A intimidade precoce com tantas culturas gastronômicas fez de Hugo um homem sem tanto apego às raízes. Pelos países onde estudou e trabalhou, gostava de cozinhar e receber — mas abria-se para influências do mundo todo, como era hábito na casa dos pais.

"Nunca fazia comida mexicana. Acho que era por insegurança, pois sabia que minha avó era muito melhor", confessa.

Ele precisou chegar ao outro lado do mundo para se reconectar às origens e colocá-las dentro das panelas. A porta de entrada foi um jantar para amigos de trabalho, em Pequim, no qual serviu um dos principais pratos típicos de seu país: chiles en nogada. Os pimentões recheados com carne, sob molho cremoso de nozes e sementes de romã, reúnem as cores da bandeira mexicana, verde, branco e vermelho.

"Não foi fácil conseguir os ingredientes e as pessoas chegaram sem esperar muito, mas foi uma sensação. Anos depois, soube que meus jantares viraram acontecimentos em Pequim, que ninguém queria perder."

Do hábito de ter a casa sempre cheia, Hugo não abre mão, assim como do repertório mexicano autêntico. O que mudou, com o passar do tempo, foi a disposição para ter tanta gente à mesa. No apartamento de 70 m² que divide com o marido, o arquiteto Zedy Santina, os jantares já não reúnem mais do que seis pessoas ao redor da mesa.

O capricho para arrumar a mesa é o mesmo — ainda que os dois estejam sozinhos, no dia a dia -, mas o clima ficou mais leve, informal.

Antes, cozinhava para impressionar. Hoje já sei quem sou, não preciso provar nada a ninguém. Acho mais importante o convívio à mesa, a comida não precisa ser protagonista."

Provocado ao escolher uma receita que simbolize sua história e a de suas famílias, Hugo puxou pela memória e lembrou de um prato típico de seu estado, Sonora. Simples, generoso, tem sabor de colo de vó: o caldo de queso.

A sopa quentinha, que leva batata, tomate e cebola, é finalizada com pedaços de queijo fresco, parecido como o nosso minas frescal.

Quando você joga o queijo, ele deixa o caldo esbranquiçado e fica macio, mas não derrete totalmente. Minha abuelita fazia essa receita deliciosamente."

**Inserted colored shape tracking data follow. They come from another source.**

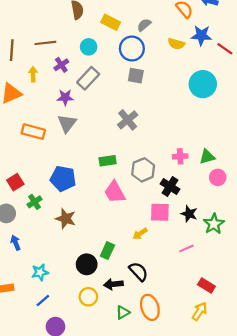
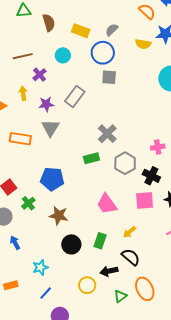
yellow arrow: (33, 74) -> (23, 93), moved
gray rectangle: (88, 78) -> (75, 97), moved
gray cross: (128, 120) -> (107, 134), moved
pink trapezoid: (115, 192) -> (107, 204), moved
yellow arrow: (140, 234) -> (129, 232), moved
black circle: (87, 264) -> (71, 244), moved

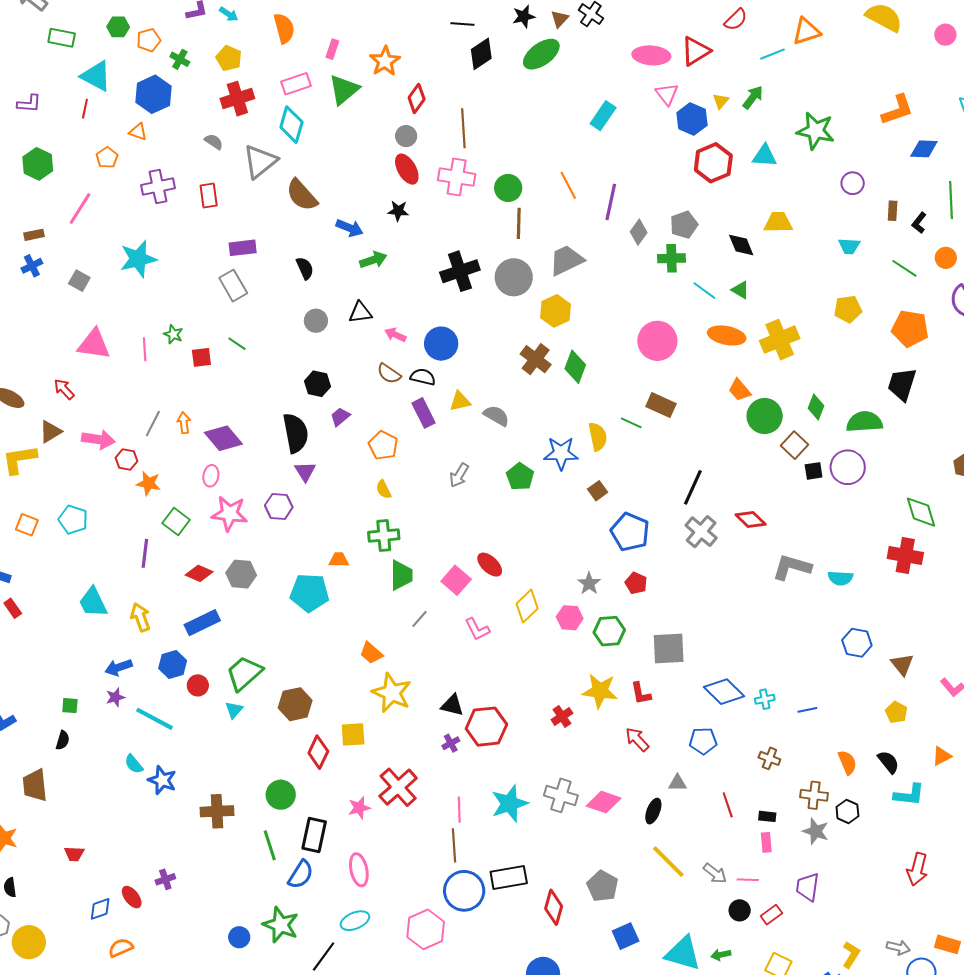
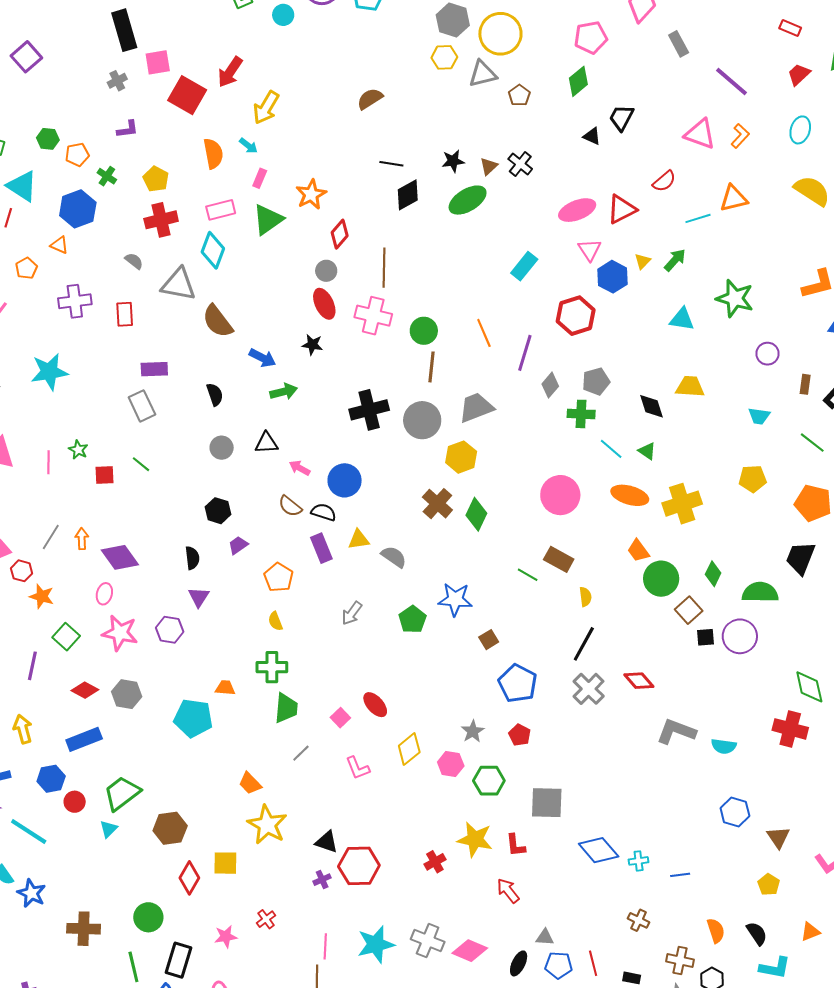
cyan arrow: (229, 14) -> (248, 146), moved
pink ellipse: (651, 55) -> (577, 210), turned -30
gray triangle: (260, 161) -> (179, 284), turned 45
red hexagon: (713, 163) -> (576, 316), moved
black semicircle: (296, 433) -> (192, 558), size x0.6
yellow semicircle: (598, 437) -> (585, 597), moved, size x0.7
pink square: (456, 580) -> (340, 718), size x0.7
blue pentagon: (703, 741) -> (559, 965), moved
red cross: (398, 787) -> (266, 919), size x0.5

O caderno de receitas da 'abuela' Idolina, herdado pelo mexicano Hugo Delgado  - Fernando Moraes/UOL - Fernando Moraes/UOL
O caderno de receitas da 'abuela' Idolina, herdado pelo mexicano Hugo Delgado
Imagem: Fernando Moraes/UOL

Cozinheira instintiva, daquelas que fazem tudo de olho, sem medidas, Idolina ditou suas receitas pouco antes de morrer, para que a filha as registrasse. Hoje, elas compõem um caderninho, que Hugo herdou e guarda como uma joia.